* Work to complete
Transcribe the listing below in full, exactly, with no images.

┌──

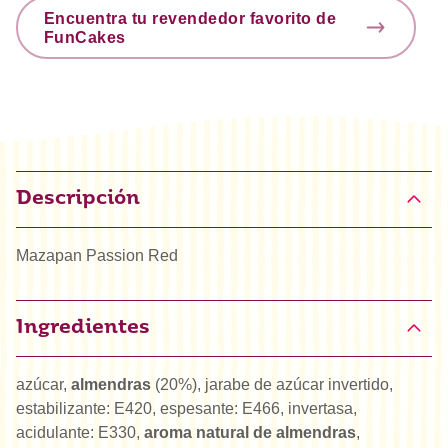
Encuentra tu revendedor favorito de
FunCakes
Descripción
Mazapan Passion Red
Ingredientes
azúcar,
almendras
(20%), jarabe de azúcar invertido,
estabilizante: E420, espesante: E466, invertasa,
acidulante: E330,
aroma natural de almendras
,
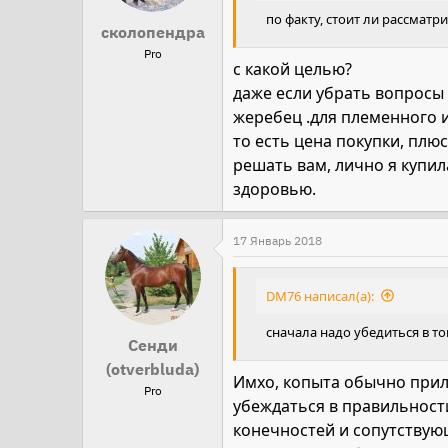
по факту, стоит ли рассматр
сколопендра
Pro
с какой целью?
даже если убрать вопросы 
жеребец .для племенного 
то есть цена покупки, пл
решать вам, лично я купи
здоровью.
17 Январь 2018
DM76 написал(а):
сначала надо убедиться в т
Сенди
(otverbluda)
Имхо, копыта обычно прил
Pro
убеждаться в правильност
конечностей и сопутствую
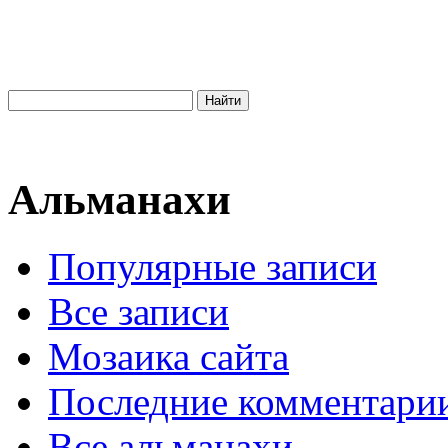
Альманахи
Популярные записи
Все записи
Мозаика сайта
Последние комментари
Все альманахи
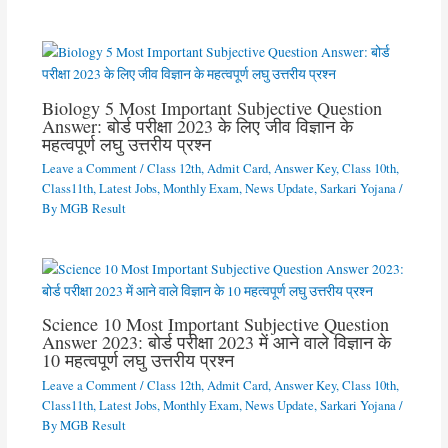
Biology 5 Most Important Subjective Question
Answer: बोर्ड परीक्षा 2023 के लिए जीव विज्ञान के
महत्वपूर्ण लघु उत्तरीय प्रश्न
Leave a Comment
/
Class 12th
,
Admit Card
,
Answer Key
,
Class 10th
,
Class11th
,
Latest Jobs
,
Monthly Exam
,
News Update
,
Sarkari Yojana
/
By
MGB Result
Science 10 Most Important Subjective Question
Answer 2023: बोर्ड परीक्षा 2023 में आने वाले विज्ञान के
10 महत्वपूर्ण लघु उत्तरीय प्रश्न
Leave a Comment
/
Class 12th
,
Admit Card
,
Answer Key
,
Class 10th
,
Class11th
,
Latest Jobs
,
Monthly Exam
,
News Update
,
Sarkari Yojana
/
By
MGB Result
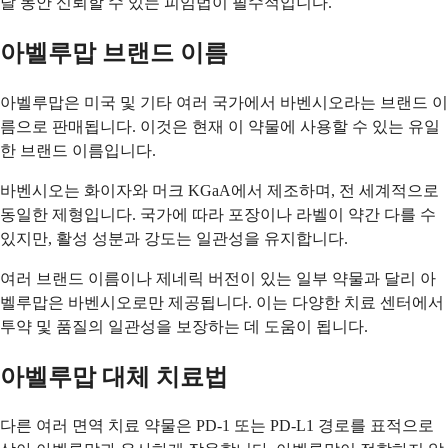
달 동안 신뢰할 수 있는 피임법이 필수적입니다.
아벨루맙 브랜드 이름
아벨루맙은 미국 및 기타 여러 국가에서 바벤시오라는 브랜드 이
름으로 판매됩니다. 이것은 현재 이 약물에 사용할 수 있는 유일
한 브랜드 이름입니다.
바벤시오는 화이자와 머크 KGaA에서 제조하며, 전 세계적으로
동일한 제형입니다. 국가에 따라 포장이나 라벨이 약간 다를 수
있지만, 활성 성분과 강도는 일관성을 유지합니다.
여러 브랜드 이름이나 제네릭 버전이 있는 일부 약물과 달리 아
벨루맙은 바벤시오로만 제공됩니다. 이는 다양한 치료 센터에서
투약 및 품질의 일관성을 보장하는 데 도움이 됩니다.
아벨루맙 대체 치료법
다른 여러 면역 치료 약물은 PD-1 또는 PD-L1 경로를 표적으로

└──

* Exercise answer
Encuentra tu revendedor favorito de
FunCakes
Descripción
Mazapan Passion Red
Ingredientes
azúcar,
almendras
(20%), jarabe de azúcar invertido,
estabilizante: E420, espesante: E466, invertasa,
acidulante: E330,
aroma natural de almendras
,
по факту, стоит ли рассматр
сколопендра
Pro
с какой целью?
даже если убрать вопросы 
жеребец .для племенного 
то есть цена покупки, пл
решать вам, лично я купи
здоровью.
17 Январь 2018
DM76 написал(а):
сначала надо убедиться в т
Сенди
(otverbluda)
Имхо, копыта обычно прил
Pro
убеждаться в правильност
конечностей и сопутствую
Альманахи
Популярные записи
Все записи
Мозаика сайта
Последние комментари
Все альманахи
Biology 5 Most Important Subjective Question
Answer: बोर्ड परीक्षा 2023 के लिए जीव विज्ञान के
महत्वपूर्ण लघु उत्तरीय प्रश्न
Leave a Comment
/
Class 12th
,
Admit Card
,
Answer Key
,
Class 10th
,
Class11th
,
Latest Jobs
,
Monthly Exam
,
News Update
,
Sarkari Yojana
/
By
MGB Result
Science 10 Most Important Subjective Question
Answer 2023: बोर्ड परीक्षा 2023 में आने वाले विज्ञान के
10 महत्वपूर्ण लघु उत्तरीय प्रश्न
Leave a Comment
/
Class 12th
,
Admit Card
,
Answer Key
,
Class 10th
,
Class11th
,
Latest Jobs
,
Monthly Exam
,
News Update
,
Sarkari Yojana
/
By
MGB Result
달 동안 신뢰할 수 있는 피임법이 필수적입니다.
아벨루맙 브랜드 이름
아벨루맙은 미국 및 기타 여러 국가에서 바벤시오라는 브랜드 이
름으로 판매됩니다. 이것은 현재 이 약물에 사용할 수 있는 유일
한 브랜드 이름입니다.
바벤시오는 화이자와 머크 KGaA에서 제조하며, 전 세계적으로
동일한 제형입니다. 국가에 따라 포장이나 라벨이 약간 다를 수
있지만, 활성 성분과 강도는 일관성을 유지합니다.
여러 브랜드 이름이나 제네릭 버전이 있는 일부 약물과 달리 아
벨루맙은 바벤시오로만 제공됩니다. 이는 다양한 치료 센터에서
투약 및 품질의 일관성을 보장하는 데 도움이 됩니다.
아벨루맙 대체 치료법
다른 여러 면역 치료 약물은 PD-1 또는 PD-L1 경로를 표적으로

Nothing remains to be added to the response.